### Exercise aim
Starting with the line that has "right hip: (317, 151)" in the records below and stopping after the line that has "left eye: (815, 176)", output every line exactly and nothing else; skip pictures.

════

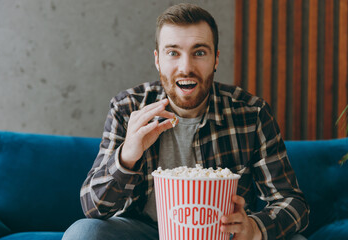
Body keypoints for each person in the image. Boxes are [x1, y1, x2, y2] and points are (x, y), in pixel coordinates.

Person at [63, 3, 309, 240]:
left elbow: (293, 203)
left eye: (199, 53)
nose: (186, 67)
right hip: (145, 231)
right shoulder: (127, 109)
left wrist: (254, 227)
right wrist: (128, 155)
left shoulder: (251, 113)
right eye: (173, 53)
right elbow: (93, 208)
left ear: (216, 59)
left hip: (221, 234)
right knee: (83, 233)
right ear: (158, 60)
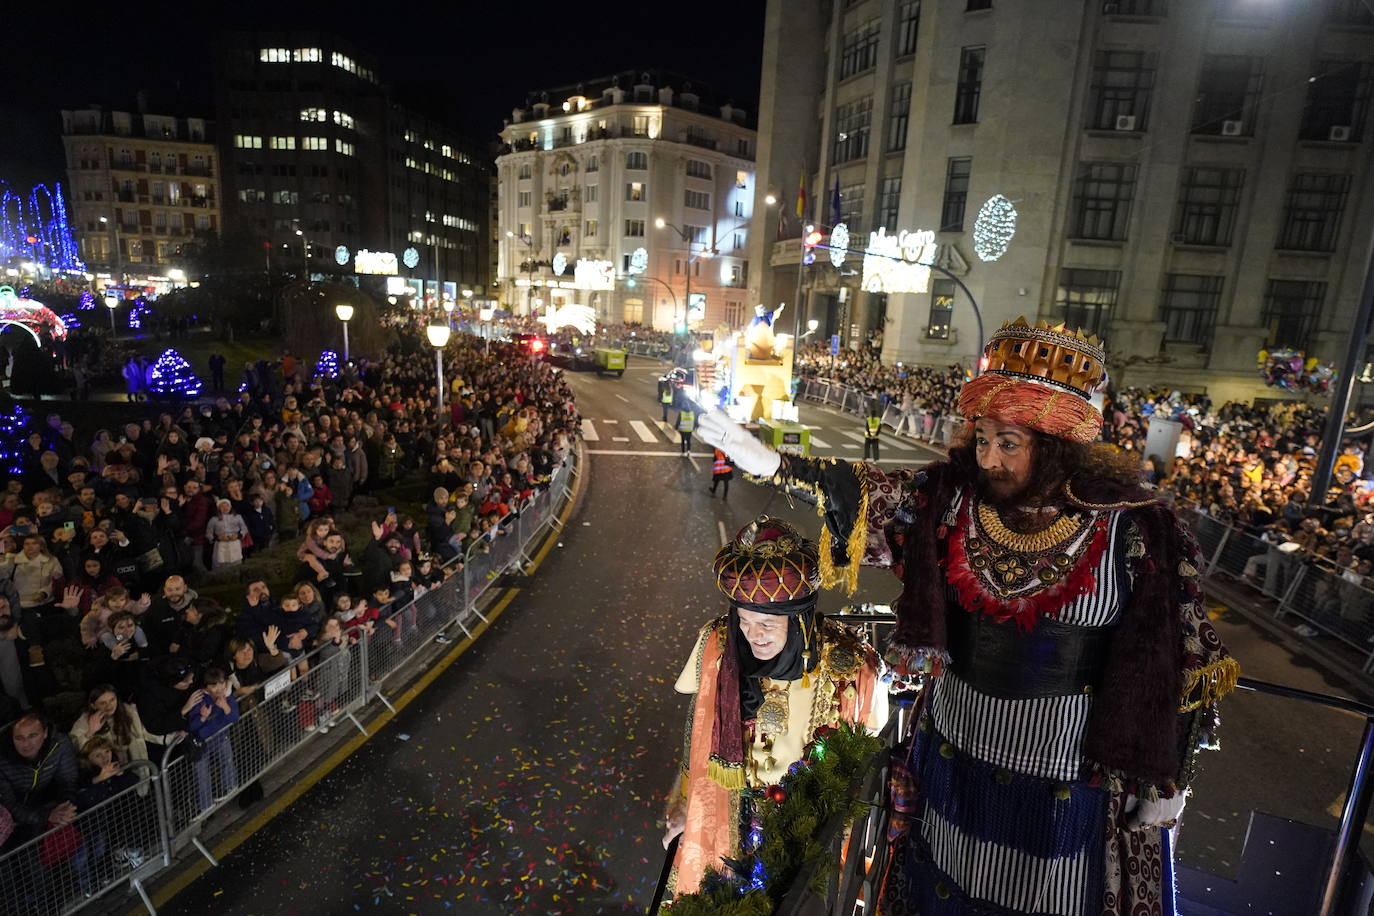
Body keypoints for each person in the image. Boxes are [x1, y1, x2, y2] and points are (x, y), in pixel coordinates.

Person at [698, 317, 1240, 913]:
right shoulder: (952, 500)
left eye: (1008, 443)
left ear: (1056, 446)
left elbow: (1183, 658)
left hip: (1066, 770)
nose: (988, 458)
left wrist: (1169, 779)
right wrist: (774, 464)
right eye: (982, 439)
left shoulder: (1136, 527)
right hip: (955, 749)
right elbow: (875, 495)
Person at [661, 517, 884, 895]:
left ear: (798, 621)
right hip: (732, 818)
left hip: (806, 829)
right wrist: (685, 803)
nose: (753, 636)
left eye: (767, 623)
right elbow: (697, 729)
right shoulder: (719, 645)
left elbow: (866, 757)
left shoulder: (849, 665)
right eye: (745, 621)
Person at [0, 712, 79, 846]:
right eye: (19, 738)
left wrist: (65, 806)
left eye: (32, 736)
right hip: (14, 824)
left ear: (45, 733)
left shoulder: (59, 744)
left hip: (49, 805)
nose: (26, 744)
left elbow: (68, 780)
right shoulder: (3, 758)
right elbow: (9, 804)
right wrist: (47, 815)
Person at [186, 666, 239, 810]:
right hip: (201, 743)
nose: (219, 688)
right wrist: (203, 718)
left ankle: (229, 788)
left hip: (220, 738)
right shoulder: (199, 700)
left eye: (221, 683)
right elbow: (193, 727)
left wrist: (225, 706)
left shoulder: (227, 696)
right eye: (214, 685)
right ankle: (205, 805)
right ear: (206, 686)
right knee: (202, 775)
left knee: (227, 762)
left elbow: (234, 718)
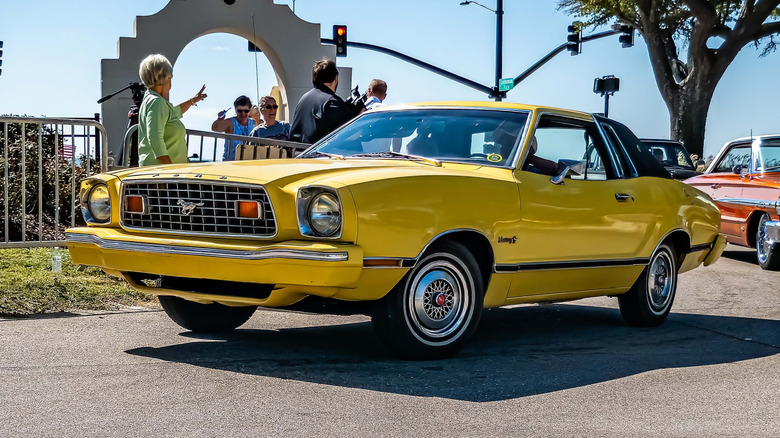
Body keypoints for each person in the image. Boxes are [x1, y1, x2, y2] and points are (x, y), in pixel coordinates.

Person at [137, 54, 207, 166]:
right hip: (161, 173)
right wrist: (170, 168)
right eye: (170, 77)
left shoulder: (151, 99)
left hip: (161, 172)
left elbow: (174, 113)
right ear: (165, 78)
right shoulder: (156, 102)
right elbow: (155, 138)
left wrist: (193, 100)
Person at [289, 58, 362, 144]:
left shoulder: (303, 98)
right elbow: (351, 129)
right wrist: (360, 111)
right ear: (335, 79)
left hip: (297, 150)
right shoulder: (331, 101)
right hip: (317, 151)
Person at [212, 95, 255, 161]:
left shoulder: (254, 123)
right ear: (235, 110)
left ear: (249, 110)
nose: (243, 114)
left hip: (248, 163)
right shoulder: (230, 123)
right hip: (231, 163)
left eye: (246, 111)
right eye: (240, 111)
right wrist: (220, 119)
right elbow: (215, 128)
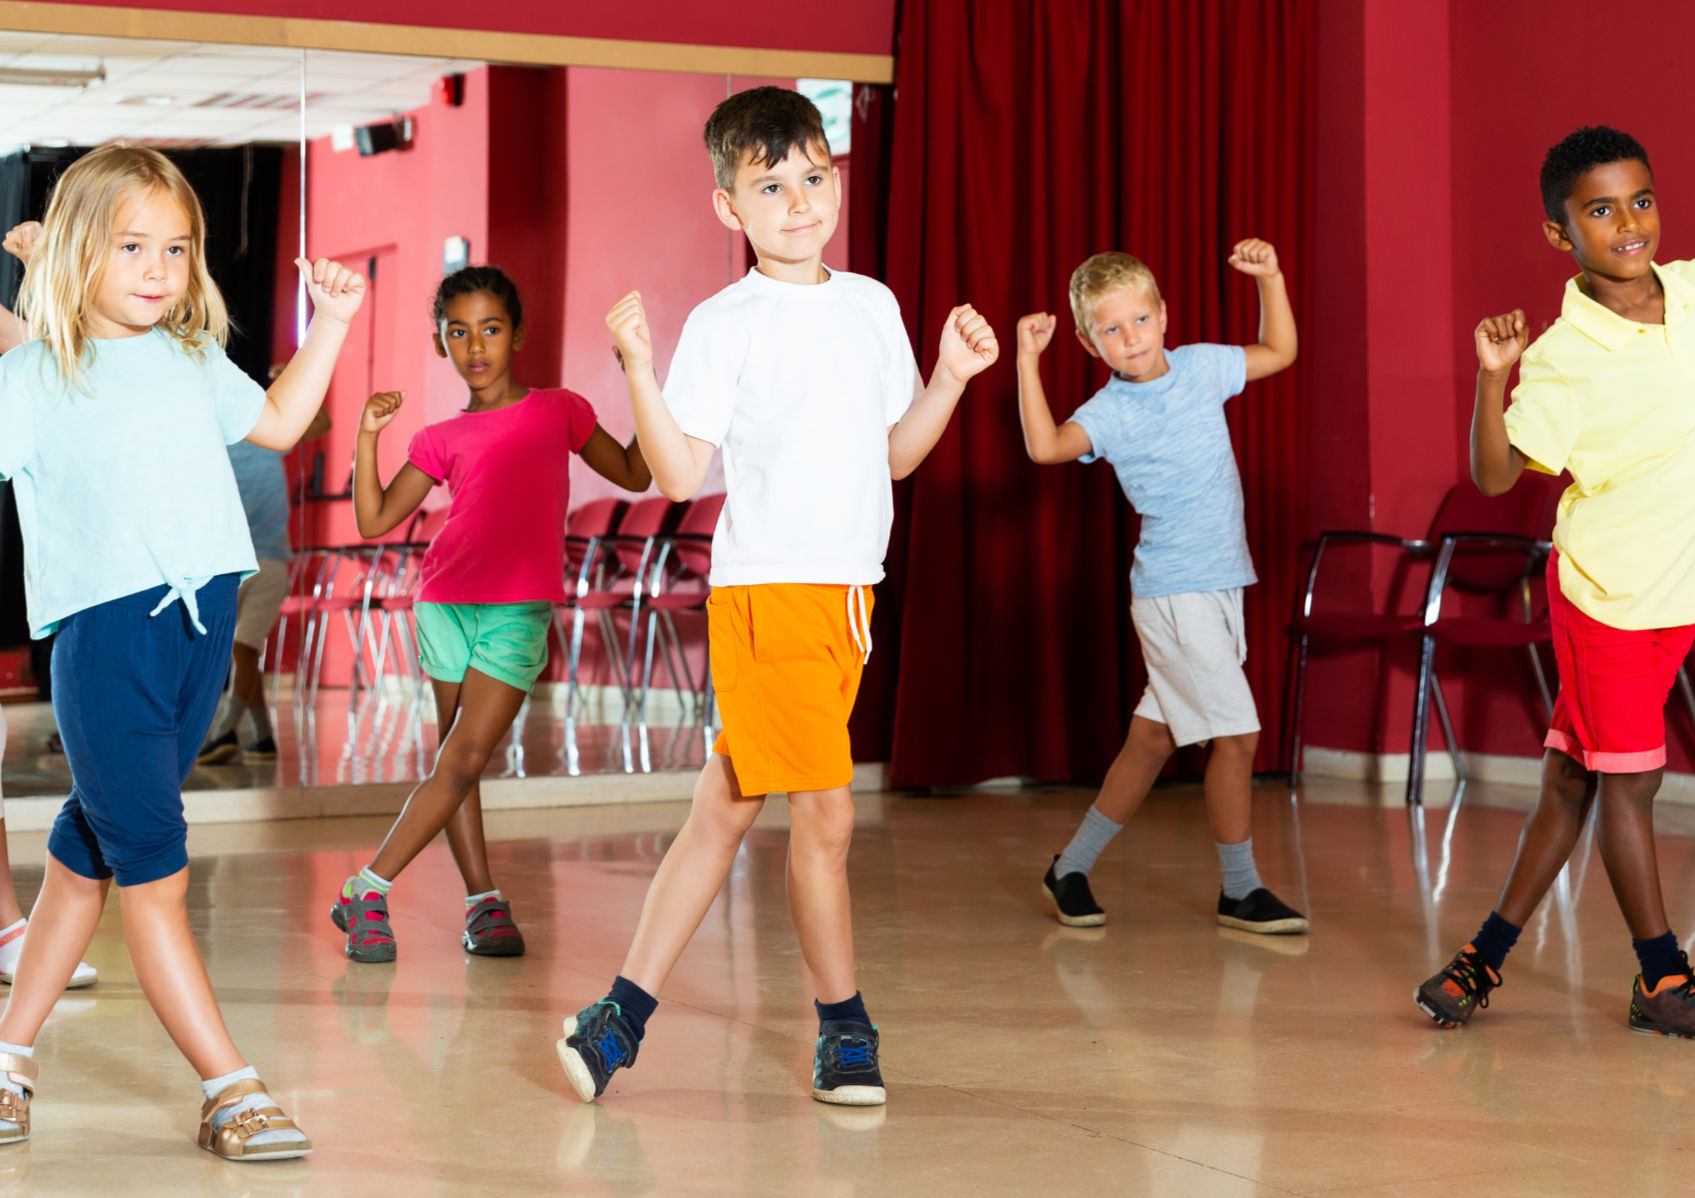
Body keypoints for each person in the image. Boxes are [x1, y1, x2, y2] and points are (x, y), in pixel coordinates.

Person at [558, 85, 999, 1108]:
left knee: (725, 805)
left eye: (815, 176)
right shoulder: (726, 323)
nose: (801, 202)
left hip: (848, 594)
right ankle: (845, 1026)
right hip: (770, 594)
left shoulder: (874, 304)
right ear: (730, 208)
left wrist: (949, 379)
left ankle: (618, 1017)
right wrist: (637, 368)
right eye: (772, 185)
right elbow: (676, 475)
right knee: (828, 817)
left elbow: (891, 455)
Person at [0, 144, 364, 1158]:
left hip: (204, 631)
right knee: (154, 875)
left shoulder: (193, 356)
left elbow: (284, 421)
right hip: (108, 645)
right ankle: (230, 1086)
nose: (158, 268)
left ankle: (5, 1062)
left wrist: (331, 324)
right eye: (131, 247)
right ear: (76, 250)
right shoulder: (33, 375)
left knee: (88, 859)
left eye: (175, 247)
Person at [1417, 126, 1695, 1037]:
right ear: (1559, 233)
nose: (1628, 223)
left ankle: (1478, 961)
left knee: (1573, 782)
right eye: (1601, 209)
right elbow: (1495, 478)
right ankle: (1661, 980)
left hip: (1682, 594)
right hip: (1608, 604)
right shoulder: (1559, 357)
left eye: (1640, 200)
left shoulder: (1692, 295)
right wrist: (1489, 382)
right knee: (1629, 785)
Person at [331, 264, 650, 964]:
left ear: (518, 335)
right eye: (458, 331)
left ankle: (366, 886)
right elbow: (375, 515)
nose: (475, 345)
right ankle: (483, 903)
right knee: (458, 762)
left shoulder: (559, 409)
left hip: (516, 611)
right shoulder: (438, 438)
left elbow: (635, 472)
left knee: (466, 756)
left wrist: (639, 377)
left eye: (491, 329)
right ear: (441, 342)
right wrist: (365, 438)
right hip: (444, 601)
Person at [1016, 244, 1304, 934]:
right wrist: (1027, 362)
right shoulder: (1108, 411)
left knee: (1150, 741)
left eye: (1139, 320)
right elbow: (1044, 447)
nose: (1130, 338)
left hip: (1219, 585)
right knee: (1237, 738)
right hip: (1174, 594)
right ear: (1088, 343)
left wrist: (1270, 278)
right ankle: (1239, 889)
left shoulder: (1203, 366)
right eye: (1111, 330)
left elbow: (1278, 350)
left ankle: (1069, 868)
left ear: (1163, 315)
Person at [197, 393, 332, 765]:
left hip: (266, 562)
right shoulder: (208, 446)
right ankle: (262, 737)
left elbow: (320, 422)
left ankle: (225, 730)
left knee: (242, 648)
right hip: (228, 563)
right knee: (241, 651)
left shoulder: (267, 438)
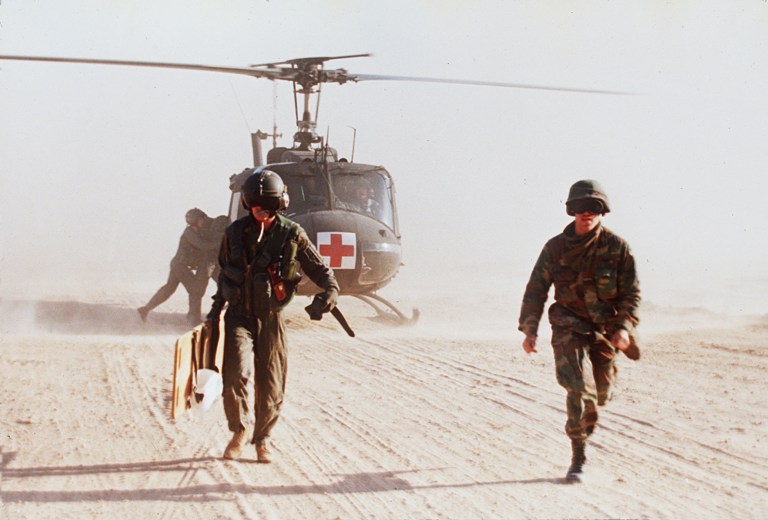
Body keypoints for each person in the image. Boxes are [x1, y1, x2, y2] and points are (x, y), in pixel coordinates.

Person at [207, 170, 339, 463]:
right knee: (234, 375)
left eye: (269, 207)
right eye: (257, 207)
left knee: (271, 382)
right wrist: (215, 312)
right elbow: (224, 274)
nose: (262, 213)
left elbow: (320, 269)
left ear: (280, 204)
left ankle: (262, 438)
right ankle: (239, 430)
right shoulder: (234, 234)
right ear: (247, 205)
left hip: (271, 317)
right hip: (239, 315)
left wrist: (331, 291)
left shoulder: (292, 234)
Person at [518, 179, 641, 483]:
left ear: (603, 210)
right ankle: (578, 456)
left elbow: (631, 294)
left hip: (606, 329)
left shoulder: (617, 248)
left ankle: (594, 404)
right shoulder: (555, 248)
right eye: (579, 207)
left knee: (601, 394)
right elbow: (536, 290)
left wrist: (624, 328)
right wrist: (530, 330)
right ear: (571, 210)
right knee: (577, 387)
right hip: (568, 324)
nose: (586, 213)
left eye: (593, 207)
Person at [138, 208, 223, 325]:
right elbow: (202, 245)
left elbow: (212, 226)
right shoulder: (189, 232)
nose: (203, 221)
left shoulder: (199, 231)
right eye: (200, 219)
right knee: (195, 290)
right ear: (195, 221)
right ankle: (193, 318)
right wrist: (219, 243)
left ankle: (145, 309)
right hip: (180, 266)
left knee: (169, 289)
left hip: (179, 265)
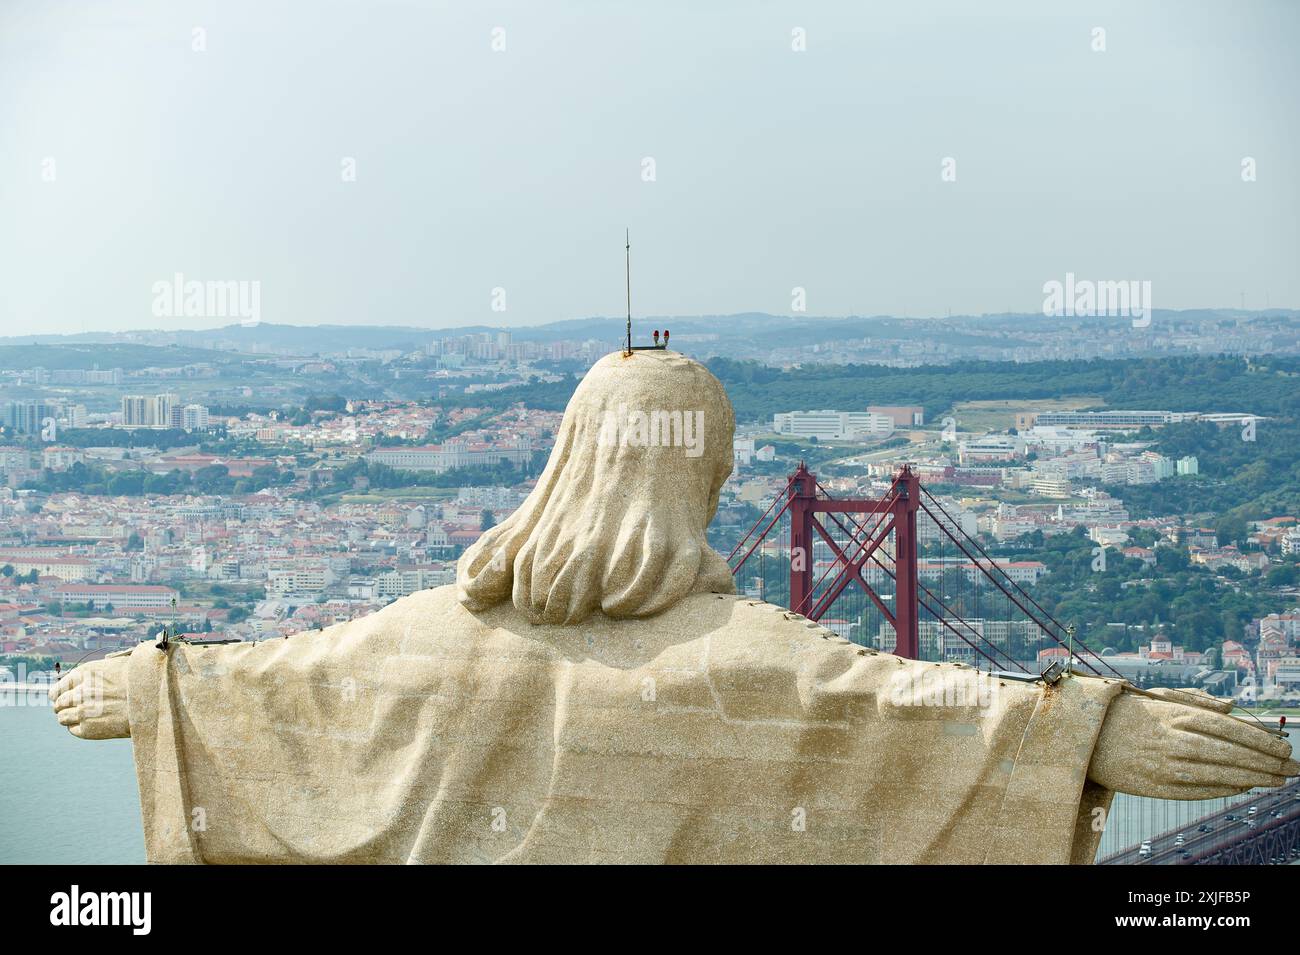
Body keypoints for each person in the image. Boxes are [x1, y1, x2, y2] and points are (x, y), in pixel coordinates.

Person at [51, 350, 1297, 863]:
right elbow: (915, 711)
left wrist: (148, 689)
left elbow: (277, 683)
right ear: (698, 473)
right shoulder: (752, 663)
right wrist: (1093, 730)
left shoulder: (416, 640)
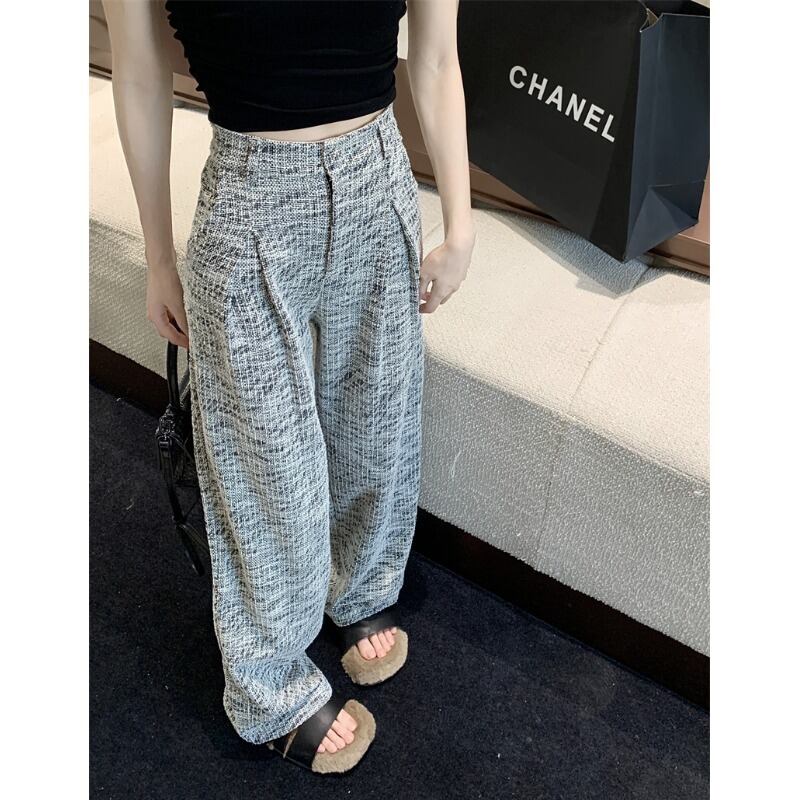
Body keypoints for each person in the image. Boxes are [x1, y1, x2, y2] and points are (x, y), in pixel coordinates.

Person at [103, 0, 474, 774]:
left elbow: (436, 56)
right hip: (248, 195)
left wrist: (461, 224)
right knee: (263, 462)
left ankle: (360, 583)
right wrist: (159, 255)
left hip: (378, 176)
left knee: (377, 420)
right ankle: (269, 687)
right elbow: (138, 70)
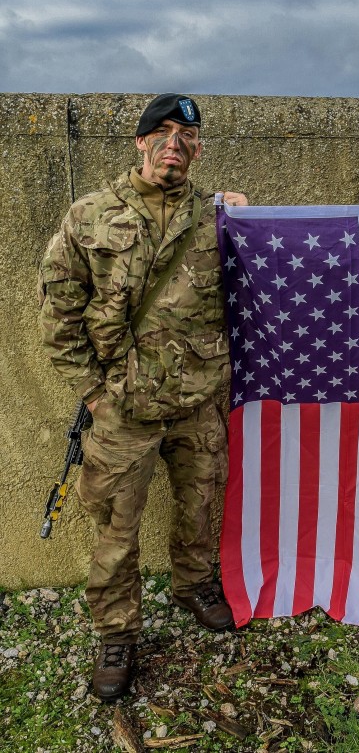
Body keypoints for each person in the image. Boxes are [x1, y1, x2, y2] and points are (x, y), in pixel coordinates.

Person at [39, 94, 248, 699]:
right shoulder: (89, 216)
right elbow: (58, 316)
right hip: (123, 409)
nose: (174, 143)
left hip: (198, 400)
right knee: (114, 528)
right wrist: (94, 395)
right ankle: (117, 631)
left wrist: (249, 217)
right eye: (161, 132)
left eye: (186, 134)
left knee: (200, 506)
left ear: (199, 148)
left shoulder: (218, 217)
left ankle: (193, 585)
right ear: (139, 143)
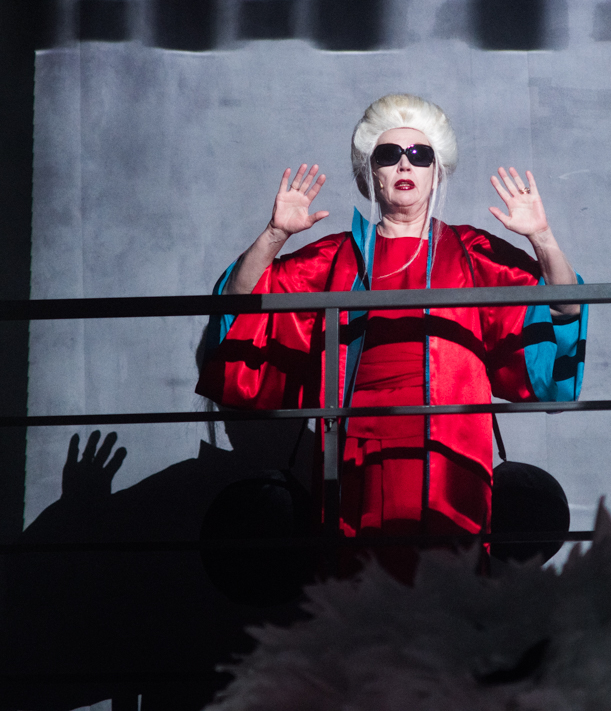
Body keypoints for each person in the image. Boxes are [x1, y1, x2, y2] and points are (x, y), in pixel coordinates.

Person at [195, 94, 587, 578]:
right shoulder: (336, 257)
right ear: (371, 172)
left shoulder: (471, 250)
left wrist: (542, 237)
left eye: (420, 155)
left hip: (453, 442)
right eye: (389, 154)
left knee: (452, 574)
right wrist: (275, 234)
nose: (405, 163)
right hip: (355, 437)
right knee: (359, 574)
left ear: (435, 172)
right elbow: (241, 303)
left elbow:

════

### Response to this exercise
right hip: (317, 151)
Person at [212, 95, 255, 161]:
left shoulder: (254, 123)
right ear: (235, 110)
left ear: (249, 110)
nose: (243, 114)
left hip: (248, 163)
right shoulder: (230, 123)
right hip: (231, 163)
left eye: (246, 111)
right eye: (240, 111)
right wrist: (220, 119)
right elbow: (215, 128)
Body keypoints for each person in the image. Boxes are [x1, y1, x2, y2] and points are (x, y), in pixel coordinates.

Person at [558, 85, 999, 1108]:
left knee: (725, 805)
left eye: (815, 176)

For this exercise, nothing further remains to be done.